Dozens of Southwest Airlines planes continue to operate even though federal investigators discovered last month that they were using unauthorized parts.
The Federal Aviation Administration ordered the airline to fix the problem and gave Southwest until Tuesday to replace the parts on more than 80 of its jets. The airline filed for and received extension to finish the job and now has until Dec. 24.
In the meantime, both Southwest and the FAA say there is no immediate danger to passengers. A Southwest spokeswoman called the parts “perfectly safe.”
But some passengers are nervous, and critics say it’s a sign the government agency has gotten too cozy with the airlines it is supposed to police.
“They have been allowing airlines to self-evaluate the jets to determine if there’s a problem, and every once in awhile they send an inspector from the FAA to do a surprise evaluation and that’s the only way they’re finding these unauthorized parts on these planes,” said Kate Hanni, a vocal airline critic and advocate of passengers’ rights. “They are eroding the confidence of the flying public if they allow Southwest to pass on this very significant maintenance issue.”
The part in question deflects hot air from the engines away from the wing flaps — the problem was discovered 10 days ago. Southwest says a maintenance vendor it contracted with used a subcontractor that supplied the unauthorized parts and that the airline has since suspended its relationship with the vendor. After a brief grounding, the planes were allowed back in the air. In the interim, Southwest has replaced the parts on 30 of the problem planes.

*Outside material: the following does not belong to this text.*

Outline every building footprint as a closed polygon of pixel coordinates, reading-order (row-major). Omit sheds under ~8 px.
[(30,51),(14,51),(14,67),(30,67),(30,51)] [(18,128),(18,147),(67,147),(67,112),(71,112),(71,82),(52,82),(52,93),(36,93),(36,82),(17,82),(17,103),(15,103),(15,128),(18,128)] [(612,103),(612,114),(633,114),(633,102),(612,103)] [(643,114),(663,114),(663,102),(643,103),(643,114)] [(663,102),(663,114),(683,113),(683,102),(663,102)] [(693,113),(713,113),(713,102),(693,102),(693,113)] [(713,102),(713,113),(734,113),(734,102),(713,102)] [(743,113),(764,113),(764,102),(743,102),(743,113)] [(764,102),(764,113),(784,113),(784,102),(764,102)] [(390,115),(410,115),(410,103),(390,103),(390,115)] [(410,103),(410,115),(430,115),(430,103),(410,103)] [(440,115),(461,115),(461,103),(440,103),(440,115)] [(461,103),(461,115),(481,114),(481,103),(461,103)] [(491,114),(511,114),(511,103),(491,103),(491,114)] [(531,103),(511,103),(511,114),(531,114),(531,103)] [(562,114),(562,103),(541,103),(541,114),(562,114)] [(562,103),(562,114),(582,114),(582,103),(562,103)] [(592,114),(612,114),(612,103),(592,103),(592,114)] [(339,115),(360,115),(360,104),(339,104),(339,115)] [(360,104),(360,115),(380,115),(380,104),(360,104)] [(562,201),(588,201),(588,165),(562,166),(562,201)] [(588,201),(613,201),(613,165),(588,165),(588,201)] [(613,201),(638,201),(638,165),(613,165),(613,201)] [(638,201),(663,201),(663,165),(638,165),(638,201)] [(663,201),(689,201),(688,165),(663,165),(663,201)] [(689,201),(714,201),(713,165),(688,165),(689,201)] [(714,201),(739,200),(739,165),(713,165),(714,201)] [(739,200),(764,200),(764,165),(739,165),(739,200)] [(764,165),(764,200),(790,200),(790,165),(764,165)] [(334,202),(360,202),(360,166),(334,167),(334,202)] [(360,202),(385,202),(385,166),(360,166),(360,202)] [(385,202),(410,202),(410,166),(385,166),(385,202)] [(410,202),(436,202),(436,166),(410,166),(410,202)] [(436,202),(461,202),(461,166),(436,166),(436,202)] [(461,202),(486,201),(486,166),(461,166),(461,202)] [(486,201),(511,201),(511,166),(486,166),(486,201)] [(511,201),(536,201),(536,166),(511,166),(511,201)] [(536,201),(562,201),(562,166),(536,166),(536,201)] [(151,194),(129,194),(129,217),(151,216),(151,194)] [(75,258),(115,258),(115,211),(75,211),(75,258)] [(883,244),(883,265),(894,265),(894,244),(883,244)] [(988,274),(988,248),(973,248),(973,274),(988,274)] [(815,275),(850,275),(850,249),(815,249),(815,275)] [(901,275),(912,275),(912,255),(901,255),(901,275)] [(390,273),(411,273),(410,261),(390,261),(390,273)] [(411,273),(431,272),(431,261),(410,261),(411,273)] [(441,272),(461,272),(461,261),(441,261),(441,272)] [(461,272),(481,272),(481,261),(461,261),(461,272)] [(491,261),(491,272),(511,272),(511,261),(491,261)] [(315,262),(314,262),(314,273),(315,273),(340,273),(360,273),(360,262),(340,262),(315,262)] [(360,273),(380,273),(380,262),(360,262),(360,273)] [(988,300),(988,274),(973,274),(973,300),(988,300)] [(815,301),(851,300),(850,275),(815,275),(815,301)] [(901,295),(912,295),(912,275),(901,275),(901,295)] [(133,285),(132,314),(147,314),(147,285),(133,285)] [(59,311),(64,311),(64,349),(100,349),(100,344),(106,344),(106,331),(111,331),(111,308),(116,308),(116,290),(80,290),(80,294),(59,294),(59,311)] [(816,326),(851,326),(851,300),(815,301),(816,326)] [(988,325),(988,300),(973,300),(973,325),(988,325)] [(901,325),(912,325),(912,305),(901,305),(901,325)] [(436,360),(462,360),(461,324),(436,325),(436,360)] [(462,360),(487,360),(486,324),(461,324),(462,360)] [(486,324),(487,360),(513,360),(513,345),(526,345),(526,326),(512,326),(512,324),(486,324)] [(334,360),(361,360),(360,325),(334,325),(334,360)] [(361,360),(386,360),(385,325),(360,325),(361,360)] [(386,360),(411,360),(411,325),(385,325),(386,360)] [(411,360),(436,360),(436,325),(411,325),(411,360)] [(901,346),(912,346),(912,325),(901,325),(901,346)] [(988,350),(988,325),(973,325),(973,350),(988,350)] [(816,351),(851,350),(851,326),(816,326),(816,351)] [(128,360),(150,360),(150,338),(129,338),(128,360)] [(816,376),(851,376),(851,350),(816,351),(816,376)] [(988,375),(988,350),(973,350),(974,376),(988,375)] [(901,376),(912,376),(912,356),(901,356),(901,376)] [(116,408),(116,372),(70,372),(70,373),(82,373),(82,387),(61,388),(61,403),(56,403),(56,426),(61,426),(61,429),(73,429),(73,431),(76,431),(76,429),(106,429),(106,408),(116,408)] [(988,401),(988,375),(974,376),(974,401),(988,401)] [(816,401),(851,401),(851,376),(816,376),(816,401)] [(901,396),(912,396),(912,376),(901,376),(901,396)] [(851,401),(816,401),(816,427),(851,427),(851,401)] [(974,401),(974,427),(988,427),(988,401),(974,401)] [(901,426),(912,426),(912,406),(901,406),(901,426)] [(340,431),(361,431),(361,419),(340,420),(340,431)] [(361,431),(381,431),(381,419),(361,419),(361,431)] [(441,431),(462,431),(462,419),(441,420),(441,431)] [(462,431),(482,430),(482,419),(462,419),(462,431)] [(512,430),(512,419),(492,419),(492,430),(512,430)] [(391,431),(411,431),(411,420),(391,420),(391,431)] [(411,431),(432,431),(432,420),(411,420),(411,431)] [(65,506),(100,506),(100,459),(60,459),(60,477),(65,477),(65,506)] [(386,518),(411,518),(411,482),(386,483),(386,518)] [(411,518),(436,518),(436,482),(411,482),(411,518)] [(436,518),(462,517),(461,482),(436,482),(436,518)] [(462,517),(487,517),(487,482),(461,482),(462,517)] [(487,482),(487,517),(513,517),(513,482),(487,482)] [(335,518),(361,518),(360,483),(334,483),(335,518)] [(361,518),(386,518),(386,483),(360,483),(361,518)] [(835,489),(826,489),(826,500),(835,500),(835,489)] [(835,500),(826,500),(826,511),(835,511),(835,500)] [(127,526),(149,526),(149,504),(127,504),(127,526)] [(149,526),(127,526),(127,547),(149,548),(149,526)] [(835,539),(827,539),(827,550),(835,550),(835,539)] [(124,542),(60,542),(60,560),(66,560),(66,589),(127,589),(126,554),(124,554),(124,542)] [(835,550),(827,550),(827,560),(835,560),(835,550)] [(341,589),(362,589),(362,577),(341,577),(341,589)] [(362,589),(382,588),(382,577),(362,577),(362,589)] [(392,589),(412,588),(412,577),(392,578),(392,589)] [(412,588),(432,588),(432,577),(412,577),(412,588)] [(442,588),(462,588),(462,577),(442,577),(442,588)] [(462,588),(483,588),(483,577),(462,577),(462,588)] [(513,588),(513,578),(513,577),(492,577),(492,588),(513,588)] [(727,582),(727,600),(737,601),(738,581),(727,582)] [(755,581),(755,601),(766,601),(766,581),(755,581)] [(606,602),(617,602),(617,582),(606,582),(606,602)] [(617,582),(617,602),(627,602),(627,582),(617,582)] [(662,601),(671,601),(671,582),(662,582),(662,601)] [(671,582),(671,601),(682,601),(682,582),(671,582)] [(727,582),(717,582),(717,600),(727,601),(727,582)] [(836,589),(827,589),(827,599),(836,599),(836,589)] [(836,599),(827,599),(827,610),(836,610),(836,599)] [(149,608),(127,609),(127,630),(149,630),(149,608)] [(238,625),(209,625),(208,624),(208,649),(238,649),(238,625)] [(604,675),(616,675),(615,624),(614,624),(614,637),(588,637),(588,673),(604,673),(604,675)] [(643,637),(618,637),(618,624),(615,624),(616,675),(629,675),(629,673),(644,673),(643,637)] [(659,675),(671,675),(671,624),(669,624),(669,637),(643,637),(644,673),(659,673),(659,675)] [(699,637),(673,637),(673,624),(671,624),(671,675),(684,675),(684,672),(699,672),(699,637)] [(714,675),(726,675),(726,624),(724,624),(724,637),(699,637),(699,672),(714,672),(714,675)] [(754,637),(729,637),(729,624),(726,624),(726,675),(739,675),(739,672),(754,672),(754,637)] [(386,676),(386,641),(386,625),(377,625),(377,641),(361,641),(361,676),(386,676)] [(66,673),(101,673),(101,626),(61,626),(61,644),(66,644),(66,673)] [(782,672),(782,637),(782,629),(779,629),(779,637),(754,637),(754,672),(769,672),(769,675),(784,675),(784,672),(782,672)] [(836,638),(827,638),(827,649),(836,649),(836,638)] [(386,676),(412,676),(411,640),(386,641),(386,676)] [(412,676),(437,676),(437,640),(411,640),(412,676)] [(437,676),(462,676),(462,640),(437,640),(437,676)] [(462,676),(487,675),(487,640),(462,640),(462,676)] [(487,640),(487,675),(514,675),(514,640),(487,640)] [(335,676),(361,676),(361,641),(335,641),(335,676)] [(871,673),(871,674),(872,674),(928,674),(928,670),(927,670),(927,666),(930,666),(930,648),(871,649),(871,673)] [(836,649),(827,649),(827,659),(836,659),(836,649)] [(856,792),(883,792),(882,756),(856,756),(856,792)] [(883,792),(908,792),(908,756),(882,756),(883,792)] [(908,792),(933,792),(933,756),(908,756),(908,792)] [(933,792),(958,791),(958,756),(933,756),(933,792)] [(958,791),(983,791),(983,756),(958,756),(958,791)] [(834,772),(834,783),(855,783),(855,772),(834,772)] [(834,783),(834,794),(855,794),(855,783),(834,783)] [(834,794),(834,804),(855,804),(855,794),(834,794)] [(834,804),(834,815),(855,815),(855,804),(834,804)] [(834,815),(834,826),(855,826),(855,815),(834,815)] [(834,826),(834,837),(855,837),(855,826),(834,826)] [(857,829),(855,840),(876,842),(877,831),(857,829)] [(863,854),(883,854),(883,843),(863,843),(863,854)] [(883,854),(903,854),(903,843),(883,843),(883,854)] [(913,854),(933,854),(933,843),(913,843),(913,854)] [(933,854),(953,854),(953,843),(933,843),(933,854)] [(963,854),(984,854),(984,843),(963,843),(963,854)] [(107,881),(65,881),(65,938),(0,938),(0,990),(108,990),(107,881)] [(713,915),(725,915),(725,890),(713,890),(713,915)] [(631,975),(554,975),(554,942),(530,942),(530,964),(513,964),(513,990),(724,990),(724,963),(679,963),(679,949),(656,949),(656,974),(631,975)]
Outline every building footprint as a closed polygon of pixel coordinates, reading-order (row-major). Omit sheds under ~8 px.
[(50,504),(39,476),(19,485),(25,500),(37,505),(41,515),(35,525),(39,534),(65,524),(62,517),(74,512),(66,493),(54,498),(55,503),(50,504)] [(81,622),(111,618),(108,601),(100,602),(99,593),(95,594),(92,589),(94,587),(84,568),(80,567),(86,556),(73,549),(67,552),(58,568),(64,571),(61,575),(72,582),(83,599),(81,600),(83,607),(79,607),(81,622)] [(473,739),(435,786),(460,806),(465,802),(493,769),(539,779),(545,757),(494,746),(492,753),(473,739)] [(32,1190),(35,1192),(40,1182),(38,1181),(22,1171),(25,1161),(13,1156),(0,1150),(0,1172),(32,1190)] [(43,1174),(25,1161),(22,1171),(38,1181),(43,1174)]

Customers are not necessarily at ease.
“It’s a little bit scary. You know there are those of us who are already afraid of flying and nervous about all the security that’s involved, so that makes me a little bit nervous to hear that,” one passenger said.
“Southwest has done a pretty good job, I think, over the years of maintaining a great record and running a great business. But at the same time, getting on a plane that flies at 35,000 feet a lot, you really like those things not to be in the back of your minds,” another passenger said.
The latest Southwest setback comes just months after it paid out $7.5 million to settle allegations that it operated nearly 60,000 flights without the required inspections — and just weeks after a hole in the fuselage of one of its jets forced an emergency landing.